Polis olsaydı zaten saldıramazdık: TKP binasına saldırı davasında ödül gibi ceza

Samsun'da 2013 yılında TKP binasını hedef alan saldırıya ilişkin davada sanıklara ödül gibi cezalar verildi. Saldırganlar "polisler olsaydı TKP binasına zaten çıkamazdık" derken bayrak asma talimatının da polisler tarafından verildiği öğrenildi.

Ali Ufuk Arikan

TKP, Halkevleri ve 78'liler Derneği'nin bulunduğu binaya yapılan saldırıya ilişkin davada beklenen karar çıktı. Samsun 3. Asliye Ceza Mahkemesi'nde görülen davada, linç girişiminde bulunan güruha "iyi hal" indirimi uygulandı. Saldırganlar TKP binasına saldırıyı polis engeli olmadan yapamayacaklarını söylerken polis ise saldırıya nasıl seyirci kaldığını anlatmakla yetindi.

TKP BİNASI HEDEF GÖSTERİLDİ

19 Şubat 2013 günü, BDP'li vekillerin Samsun'a yapacağı ziyaret öncesi TKP binası sosyal medya üzerinden hedef gösterilmiş, BDP'li vekillerin TKP binasında açıklama yapacağı dile getirilmişti. Açık hedef gösterme ve saldırı çağrıları sonrası TKP binası yaklaşık 500 kişilik faşist bir grup tarafından kuşatılmış ve yaklaşık 10 saat boyunca saldırıya maruz kalmıştı.

Polis saatler süren saldırıya seyirci kalırken "biz sizin güvenliğinizi sağlayamıyoruz, siz kendi güvenliğinizi alın" ifadelerini kullanmıştı. Saldırı sırasında polisin bakışları arasında TKP binasına girmeye çalışan grup, parti üyeleri tarafından püskürtülürken parti tabelası saldırganlar tarafından indirilmişti.

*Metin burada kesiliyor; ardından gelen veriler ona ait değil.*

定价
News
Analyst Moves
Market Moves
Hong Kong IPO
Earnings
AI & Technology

Olaya ilişkin açılan davaya görüntülerle tespit edilmelerine rağmen birçok saldırgan dahil edilmezken, saldırıda yer alanlar ise adeta ödül gibi cezalar aldı.

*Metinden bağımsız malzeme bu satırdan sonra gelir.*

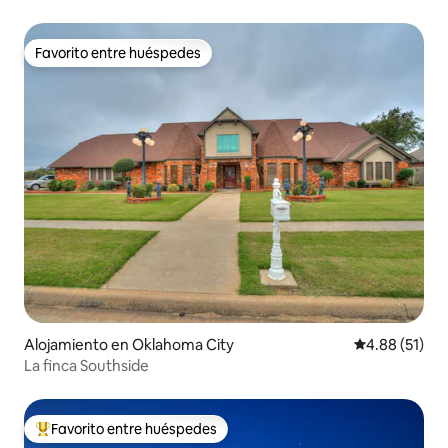
silenciosa
Favorito entre huéspedes
Favorito entre huéspedes
Alojamiento en Oklahoma City
Calificación 
4.88 (51)
La finca Southside
Favorito entre huéspedes
Favorito entre huéspedes preferido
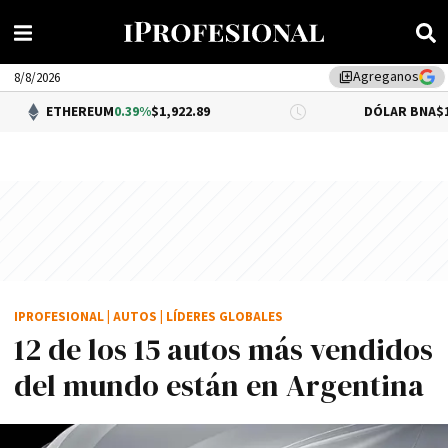
Agreganos
library_add
8/8/2026
EUM
0.39%
$1,922.89
DÓLAR BNA
$1,520.00
IPROFESIONAL
|
AUTOS
|
LÍDERES GLOBALES
12 de los 15 autos más vendidos
del mundo están en Argentina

500 KİŞİLİK GRUPTAN SADECE ÜÇ KİŞİYE 'CEZA'

Samsun 3. Asliye Ceza Mahkemesi'nde görülen davada Yadigar Eroğlu, Cavit Can Çelik ve Nuri Çelik TKP ve Halkevleri binasını hedef alan saldırılar nedeniyle sadece 1 yıl hapis cezası alırken bu ceza ise "iyi hal" indirimiyle 10 aya düşürülerek ertelendi.

Haklarında dava açılan bazı sanıklar ise polise taş attıkları gerekçesiyle ceza alırken bu cezalar da "iyi hal" indirimiyle düşürülerek cezalar ertelendi.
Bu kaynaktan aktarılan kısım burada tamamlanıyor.